Task brief:
Write out every line of the material below word for word, changing nothing.
(Record extracts)
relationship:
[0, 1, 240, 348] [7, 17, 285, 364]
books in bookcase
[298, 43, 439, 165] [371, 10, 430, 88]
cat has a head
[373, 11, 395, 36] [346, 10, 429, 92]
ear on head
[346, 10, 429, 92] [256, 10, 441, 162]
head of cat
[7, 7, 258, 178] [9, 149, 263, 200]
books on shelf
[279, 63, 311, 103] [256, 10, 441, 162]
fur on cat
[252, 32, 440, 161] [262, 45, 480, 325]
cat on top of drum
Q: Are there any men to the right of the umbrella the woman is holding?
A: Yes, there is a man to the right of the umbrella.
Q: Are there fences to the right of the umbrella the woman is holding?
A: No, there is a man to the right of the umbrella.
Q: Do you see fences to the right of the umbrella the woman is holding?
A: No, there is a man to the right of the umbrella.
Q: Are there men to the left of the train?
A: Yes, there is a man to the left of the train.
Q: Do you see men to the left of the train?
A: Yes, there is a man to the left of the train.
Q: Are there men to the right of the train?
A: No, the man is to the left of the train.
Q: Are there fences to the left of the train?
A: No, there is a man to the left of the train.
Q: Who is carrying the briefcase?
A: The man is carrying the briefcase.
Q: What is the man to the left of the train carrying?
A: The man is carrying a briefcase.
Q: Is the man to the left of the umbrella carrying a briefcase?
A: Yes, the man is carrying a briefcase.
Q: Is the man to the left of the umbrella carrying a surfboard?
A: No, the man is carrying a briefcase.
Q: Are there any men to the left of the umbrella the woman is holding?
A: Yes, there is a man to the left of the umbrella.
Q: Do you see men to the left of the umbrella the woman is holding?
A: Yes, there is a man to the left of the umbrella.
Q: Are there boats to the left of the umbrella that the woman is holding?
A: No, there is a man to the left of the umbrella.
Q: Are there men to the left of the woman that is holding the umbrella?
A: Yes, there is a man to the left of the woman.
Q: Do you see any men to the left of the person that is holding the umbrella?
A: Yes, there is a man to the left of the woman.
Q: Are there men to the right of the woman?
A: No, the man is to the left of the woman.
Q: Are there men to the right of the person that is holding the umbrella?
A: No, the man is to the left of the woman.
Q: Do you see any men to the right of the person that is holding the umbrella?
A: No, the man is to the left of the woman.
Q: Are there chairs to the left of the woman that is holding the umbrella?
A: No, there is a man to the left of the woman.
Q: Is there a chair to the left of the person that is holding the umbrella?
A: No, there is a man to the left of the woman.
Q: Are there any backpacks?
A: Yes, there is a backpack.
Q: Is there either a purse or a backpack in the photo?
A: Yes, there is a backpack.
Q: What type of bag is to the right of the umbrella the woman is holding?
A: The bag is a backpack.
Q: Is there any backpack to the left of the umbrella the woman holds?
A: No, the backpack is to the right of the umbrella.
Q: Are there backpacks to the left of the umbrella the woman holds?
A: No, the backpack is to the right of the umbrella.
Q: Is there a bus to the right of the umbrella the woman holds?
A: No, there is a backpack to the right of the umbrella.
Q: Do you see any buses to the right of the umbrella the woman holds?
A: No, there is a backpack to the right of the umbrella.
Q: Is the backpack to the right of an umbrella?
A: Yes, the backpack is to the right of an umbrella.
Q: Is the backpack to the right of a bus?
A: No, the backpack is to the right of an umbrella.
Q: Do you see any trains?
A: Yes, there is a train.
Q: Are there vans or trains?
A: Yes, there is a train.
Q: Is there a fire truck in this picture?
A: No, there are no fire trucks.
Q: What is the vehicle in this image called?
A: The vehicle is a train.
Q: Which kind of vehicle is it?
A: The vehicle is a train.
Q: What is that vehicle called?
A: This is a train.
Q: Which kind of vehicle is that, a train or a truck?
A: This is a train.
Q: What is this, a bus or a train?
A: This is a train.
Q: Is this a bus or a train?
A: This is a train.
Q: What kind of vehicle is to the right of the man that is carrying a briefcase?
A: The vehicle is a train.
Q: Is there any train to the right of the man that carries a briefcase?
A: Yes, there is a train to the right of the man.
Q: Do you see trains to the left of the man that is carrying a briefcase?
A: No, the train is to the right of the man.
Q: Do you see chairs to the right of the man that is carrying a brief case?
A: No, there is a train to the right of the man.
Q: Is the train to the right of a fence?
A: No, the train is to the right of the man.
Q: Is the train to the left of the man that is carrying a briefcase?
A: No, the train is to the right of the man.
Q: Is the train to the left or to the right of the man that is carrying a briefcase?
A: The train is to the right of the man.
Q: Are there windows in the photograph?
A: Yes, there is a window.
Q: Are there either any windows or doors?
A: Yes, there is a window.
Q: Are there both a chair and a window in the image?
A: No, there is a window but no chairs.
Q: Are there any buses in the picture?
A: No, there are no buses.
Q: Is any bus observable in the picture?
(End Record extracts)
Answer box:
relationship:
[0, 1, 240, 348] [7, 17, 285, 364]
books in bookcase
[298, 43, 439, 165] [371, 10, 430, 88]
cat has a head
[373, 11, 395, 36] [346, 10, 429, 92]
ear on head
[346, 10, 429, 92] [256, 10, 441, 162]
head of cat
[7, 7, 258, 178] [9, 149, 263, 200]
books on shelf
[279, 63, 311, 103] [256, 10, 441, 162]
fur on cat
[252, 32, 440, 161] [262, 45, 480, 325]
cat on top of drum
Q: Are there any men to the right of the umbrella the woman is holding?
A: Yes, there is a man to the right of the umbrella.
Q: Are there fences to the right of the umbrella the woman is holding?
A: No, there is a man to the right of the umbrella.
Q: Do you see fences to the right of the umbrella the woman is holding?
A: No, there is a man to the right of the umbrella.
Q: Are there men to the left of the train?
A: Yes, there is a man to the left of the train.
Q: Do you see men to the left of the train?
A: Yes, there is a man to the left of the train.
Q: Are there men to the right of the train?
A: No, the man is to the left of the train.
Q: Are there fences to the left of the train?
A: No, there is a man to the left of the train.
Q: Who is carrying the briefcase?
A: The man is carrying the briefcase.
Q: What is the man to the left of the train carrying?
A: The man is carrying a briefcase.
Q: Is the man to the left of the umbrella carrying a briefcase?
A: Yes, the man is carrying a briefcase.
Q: Is the man to the left of the umbrella carrying a surfboard?
A: No, the man is carrying a briefcase.
Q: Are there any men to the left of the umbrella the woman is holding?
A: Yes, there is a man to the left of the umbrella.
Q: Do you see men to the left of the umbrella the woman is holding?
A: Yes, there is a man to the left of the umbrella.
Q: Are there boats to the left of the umbrella that the woman is holding?
A: No, there is a man to the left of the umbrella.
Q: Are there men to the left of the woman that is holding the umbrella?
A: Yes, there is a man to the left of the woman.
Q: Do you see any men to the left of the person that is holding the umbrella?
A: Yes, there is a man to the left of the woman.
Q: Are there men to the right of the woman?
A: No, the man is to the left of the woman.
Q: Are there men to the right of the person that is holding the umbrella?
A: No, the man is to the left of the woman.
Q: Do you see any men to the right of the person that is holding the umbrella?
A: No, the man is to the left of the woman.
Q: Are there chairs to the left of the woman that is holding the umbrella?
A: No, there is a man to the left of the woman.
Q: Is there a chair to the left of the person that is holding the umbrella?
A: No, there is a man to the left of the woman.
Q: Are there any backpacks?
A: Yes, there is a backpack.
Q: Is there either a purse or a backpack in the photo?
A: Yes, there is a backpack.
Q: What type of bag is to the right of the umbrella the woman is holding?
A: The bag is a backpack.
Q: Is there any backpack to the left of the umbrella the woman holds?
A: No, the backpack is to the right of the umbrella.
Q: Are there backpacks to the left of the umbrella the woman holds?
A: No, the backpack is to the right of the umbrella.
Q: Is there a bus to the right of the umbrella the woman holds?
A: No, there is a backpack to the right of the umbrella.
Q: Do you see any buses to the right of the umbrella the woman holds?
A: No, there is a backpack to the right of the umbrella.
Q: Is the backpack to the right of an umbrella?
A: Yes, the backpack is to the right of an umbrella.
Q: Is the backpack to the right of a bus?
A: No, the backpack is to the right of an umbrella.
Q: Do you see any trains?
A: Yes, there is a train.
Q: Are there vans or trains?
A: Yes, there is a train.
Q: Is there a fire truck in this picture?
A: No, there are no fire trucks.
Q: What is the vehicle in this image called?
A: The vehicle is a train.
Q: Which kind of vehicle is it?
A: The vehicle is a train.
Q: What is that vehicle called?
A: This is a train.
Q: Which kind of vehicle is that, a train or a truck?
A: This is a train.
Q: What is this, a bus or a train?
A: This is a train.
Q: Is this a bus or a train?
A: This is a train.
Q: What kind of vehicle is to the right of the man that is carrying a briefcase?
A: The vehicle is a train.
Q: Is there any train to the right of the man that carries a briefcase?
A: Yes, there is a train to the right of the man.
Q: Do you see trains to the left of the man that is carrying a briefcase?
A: No, the train is to the right of the man.
Q: Do you see chairs to the right of the man that is carrying a brief case?
A: No, there is a train to the right of the man.
Q: Is the train to the right of a fence?
A: No, the train is to the right of the man.
Q: Is the train to the left of the man that is carrying a briefcase?
A: No, the train is to the right of the man.
Q: Is the train to the left or to the right of the man that is carrying a briefcase?
A: The train is to the right of the man.
Q: Are there windows in the photograph?
A: Yes, there is a window.
Q: Are there either any windows or doors?
A: Yes, there is a window.
Q: Are there both a chair and a window in the image?
A: No, there is a window but no chairs.
Q: Are there any buses in the picture?
A: No, there are no buses.
Q: Is any bus observable in the picture?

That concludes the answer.